A WOBBEN WINDPOWER PRODUZ aerogeradores de grande porte, torres e componentes para usinas de geração de energia eólica. De origem alemã, a empresa é uma das líderes mundiais nesse segmento e tem operação no Brasil desde 1995. Para a implantação de uma unidade fabril localizada inicialmente na cidade de Parazinho (RN), o escritório Aurion Arquitetura e Urbanismo foi convidado, em 2011, a conceber uma solução que pudesse abrigar a produção e movimentação das enormes torres eólicas, mas que, ao mesmo tempo, favorecesse a transferência da unidade para a cidade de Juazeiro (BA), já prevista para ocorrer três anos depois.

O desafio de conceber uma composição de fácil desmonte, cujas peças pudessem ser adequadamente transportadas por 900 quilômetros de malha rodoviária sem perda de material, foi um dos motivos que levaram o escritório de arquitetura a optar pelo sistema de tensoestrutura. “Buscamos produzir um resultado minimalista e extremamente simples, no qual a arquitetura e as estruturas estivessem integradas”, explica o arquiteto Herbert Rocha, do Aurion Arquitetura e Urbanismo.

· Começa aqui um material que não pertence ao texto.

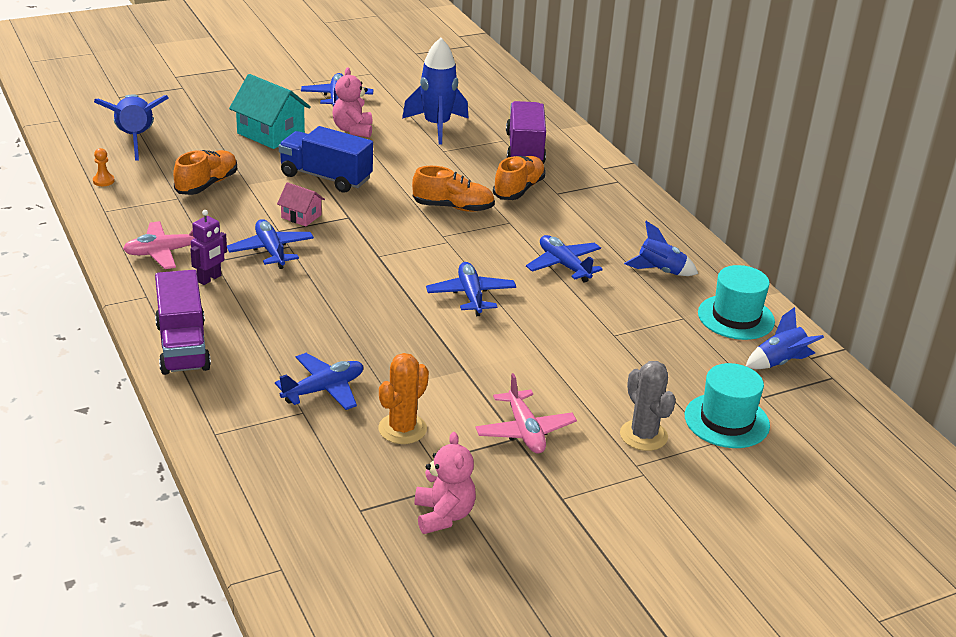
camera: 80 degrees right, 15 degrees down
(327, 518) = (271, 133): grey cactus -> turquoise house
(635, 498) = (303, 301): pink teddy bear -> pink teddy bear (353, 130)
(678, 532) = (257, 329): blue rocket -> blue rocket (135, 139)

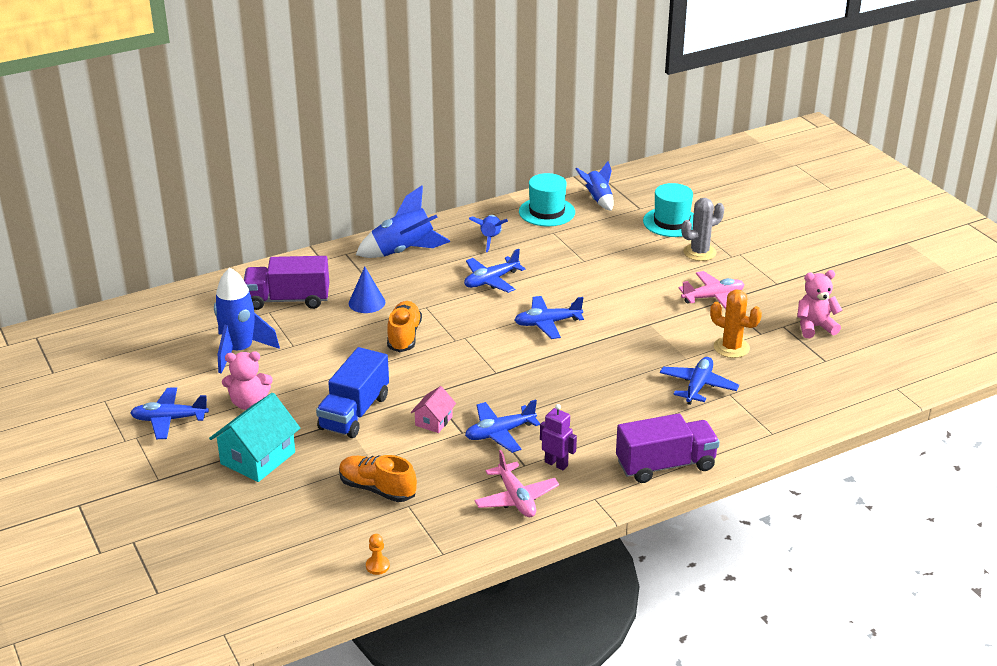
camera: 90 degrees left, 0 degrees up
(135, 139) = (275, 558): blue rocket -> blue rocket (403, 251)
(324, 389) = (698, 386): blue plane -> blue plane turned 60 degrees clockwise
(518, 189) = (367, 302): orange shoe -> blue cone

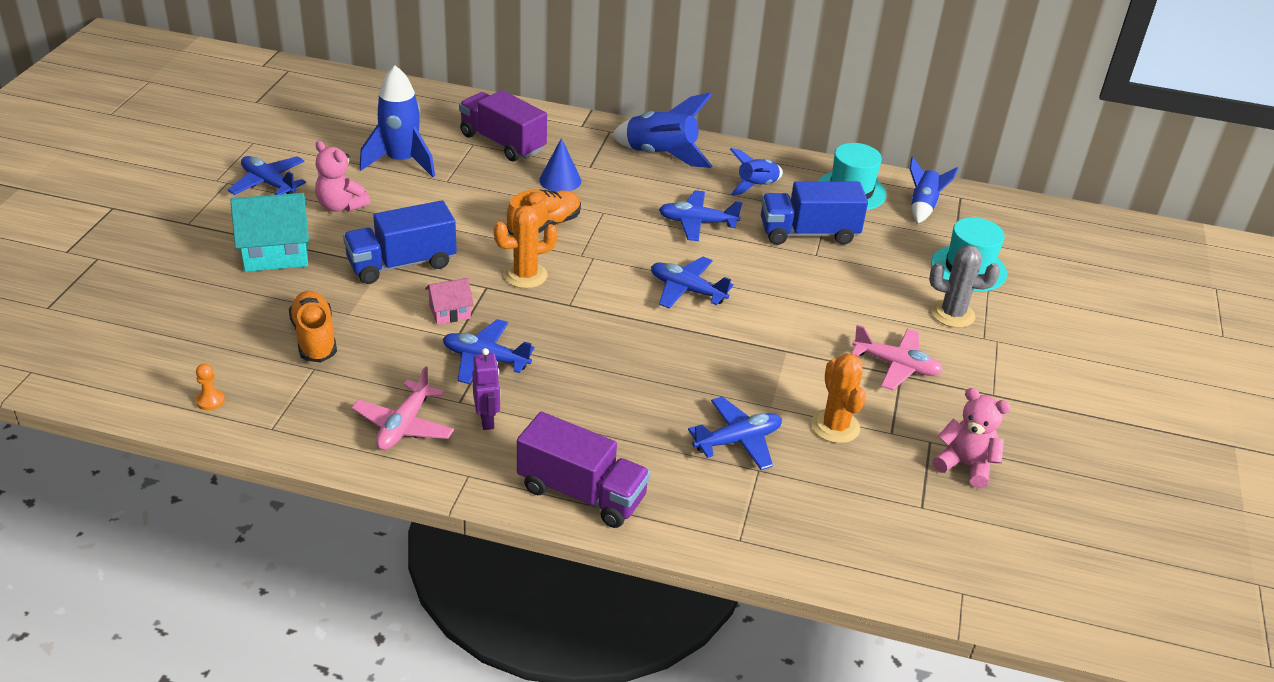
camera: 40 degrees right, 5 degrees up
(442, 372) = (525, 275): none -> orange cactus
(561, 250) = (808, 233): none -> blue truck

No galpão, de 24,5 m de altura por 110 m de comprimento, 12 arcos de aço treliçados e recobertos por membranas tensionadas conferem ao conjunto uma forma semicilíndrica e vencem um vão de 40 m, viabilizando o transporte de peças em concreto na unidade fabril. A solução adotada, na opinião do engenheiro estrutural Paulo André Barroso, coordenador e responsável técnico da Tensor Estruturas, foi a ideal para fazer frente aos requisitos do projeto, que precisaria ser desmontado periodicamente e realocado em um local diferente, para atender à demanda de usinas eólicas em implantação em diferentes regiões. “As peças em concreto são grandes e pesadas e não poderiam ser desmontadas e transportadas por estradas sem perdas. Por isso, as estruturas em aço recobertas com membranas tensionadas se mostraram o casamento perfeito para a obra em questão”, diz Barroso.

A alternativa encontrada também veio ao encontro dos desejos do cliente, que buscava uma solução eficaz que o ajudasse a reduzir os custos e o prazo da construção. Com o aço e as membranas tensionadas foi possível entregar a unidade fabril em apenas 45 dias.

Além do galpão principal, apoios de portaria, escritórios, vestiários, refeitório, laboratórios, central de utilidades, almoxarifado e oficina também integram o projeto, mas na forma de contêineres em aço.

Projetadas de forma independente, as edificações podem ser dissociadas do galpão central sem prejuízos à obra. Prova disso é que o almoxarifado utilizado em Parazinho hoje está sendo usado em outro projeto da Wobben, no Uruguai.

Galpão de 24,5 m de altura por 110 m de comprimento foi construído a partir de 12 arcos de aço treliçados e, depois de três anos, foi desmontado e transferido de local, sem perda de material

Desperdício zero

O uso das estruturas em aço contribui para maior sustentabilidade na construção civil, na medida em que possibilitam seu reaproveitamento, além de serem infinitamente recicláveis. O fornecimento de matéria-prima na medida certa, característica da construção em aço, também auxilia na otimização dos custos da obra, que dispensa um grande canteiro e reduz a necessidade de mão de obra in loco.

Para a construção da fábrica da Wobben em Parazinho, 87 toneladas de aço foram usadas no galpão e almoxarifado. As peças metálicas foram pré-fabricadas e entregues prontas para montagem no local da obra, realizada de forma rápida e simplificada com auxílio de equipamentos convencionais, como guindastes e muncks. (N.R.)